-- Exercise inputs --

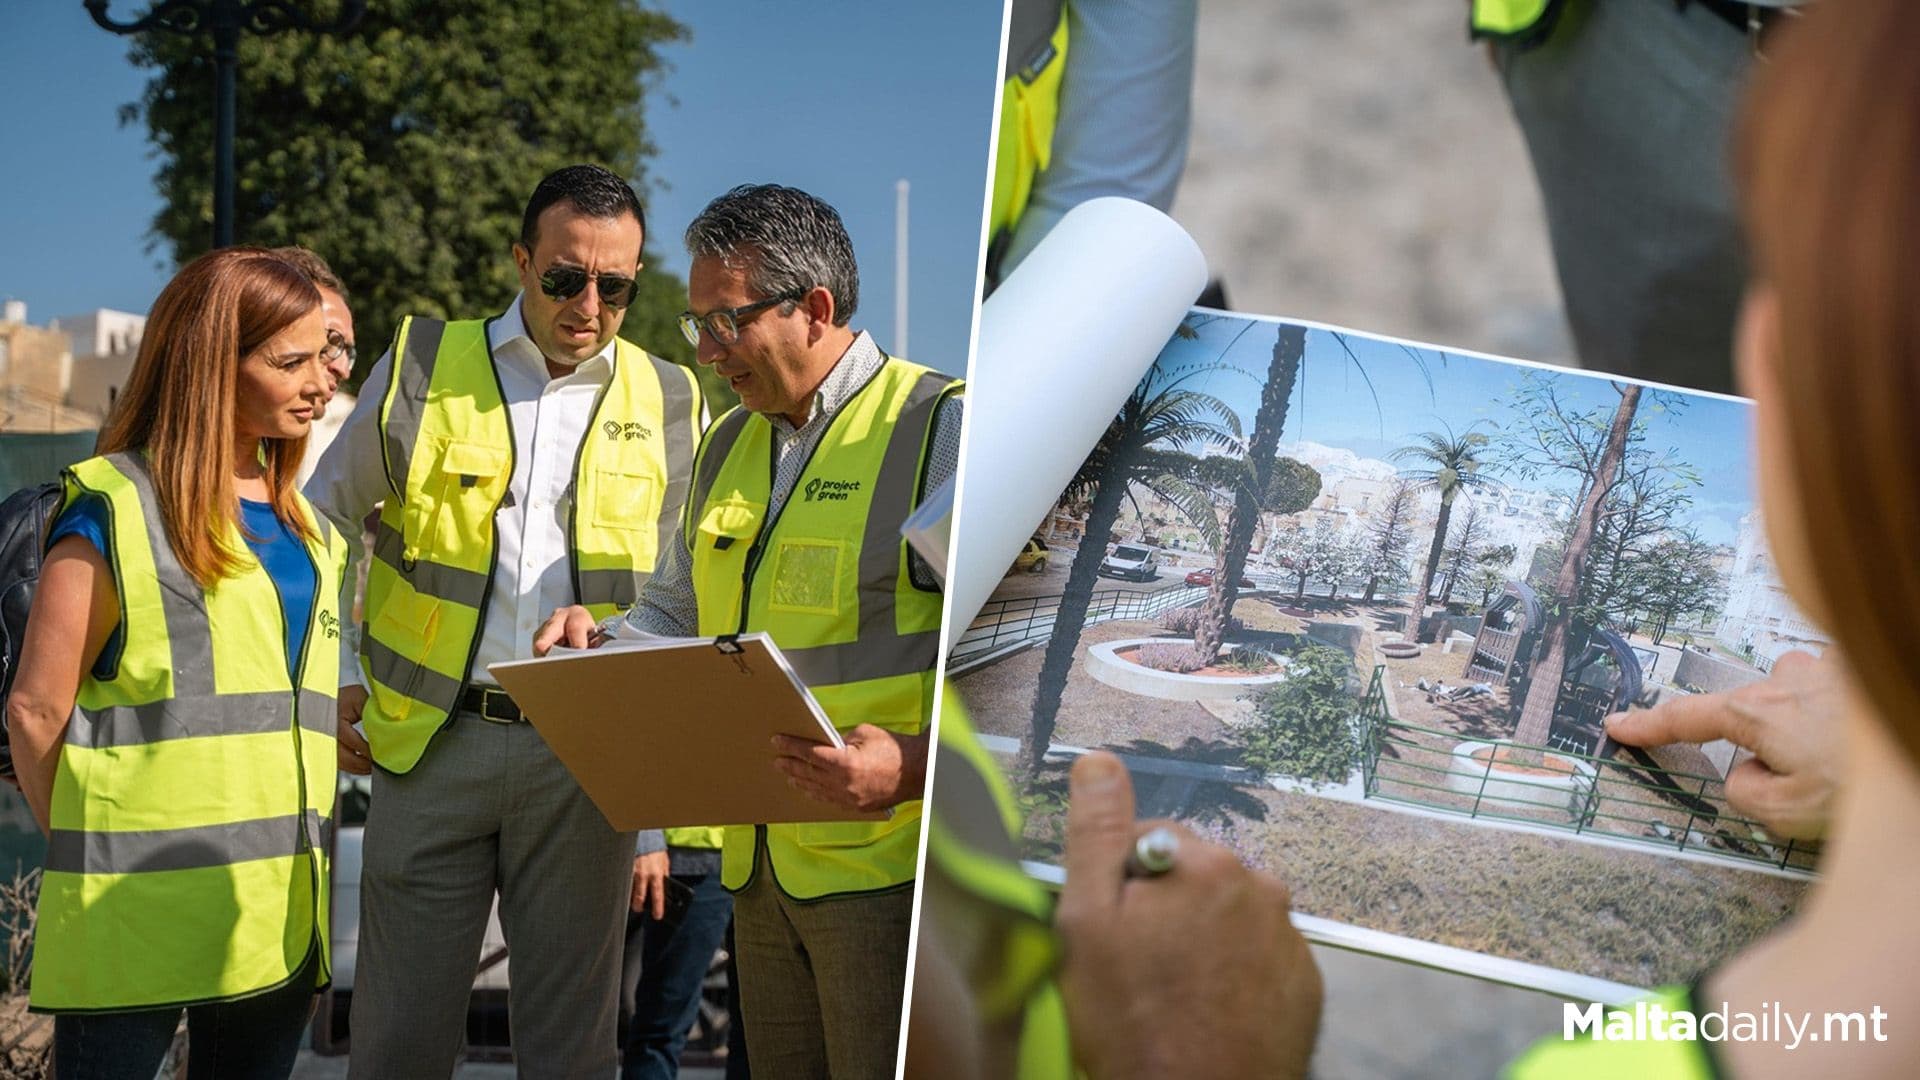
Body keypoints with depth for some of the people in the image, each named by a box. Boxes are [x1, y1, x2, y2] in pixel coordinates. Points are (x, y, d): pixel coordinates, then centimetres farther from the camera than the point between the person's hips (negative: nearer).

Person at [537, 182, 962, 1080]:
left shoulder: (940, 430, -10)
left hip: (887, 861, -7)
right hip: (756, 862, 7)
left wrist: (918, 766, -27)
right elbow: (676, 614, 27)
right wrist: (601, 644, 5)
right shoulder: (729, 444, 17)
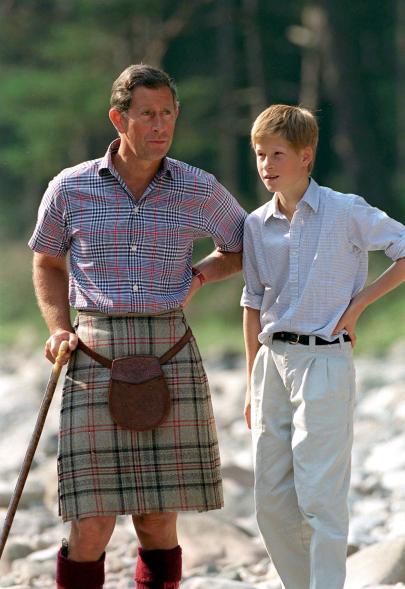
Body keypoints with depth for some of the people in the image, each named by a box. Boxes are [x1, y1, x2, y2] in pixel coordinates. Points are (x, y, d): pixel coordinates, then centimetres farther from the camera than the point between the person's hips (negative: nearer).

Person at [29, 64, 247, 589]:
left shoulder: (199, 191, 4)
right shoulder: (70, 189, 2)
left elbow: (244, 248, 21)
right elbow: (48, 262, 19)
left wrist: (197, 276, 4)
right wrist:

-- Problem --
Copy out each line of the material above that contains the word "right".

-- Problem solution --
right hip: (756, 862, 7)
right elbow: (676, 614, 27)
right wrist: (601, 644, 5)
right shoulder: (729, 444, 17)
right shoulder: (70, 189, 2)
right elbow: (48, 262, 19)
right wrist:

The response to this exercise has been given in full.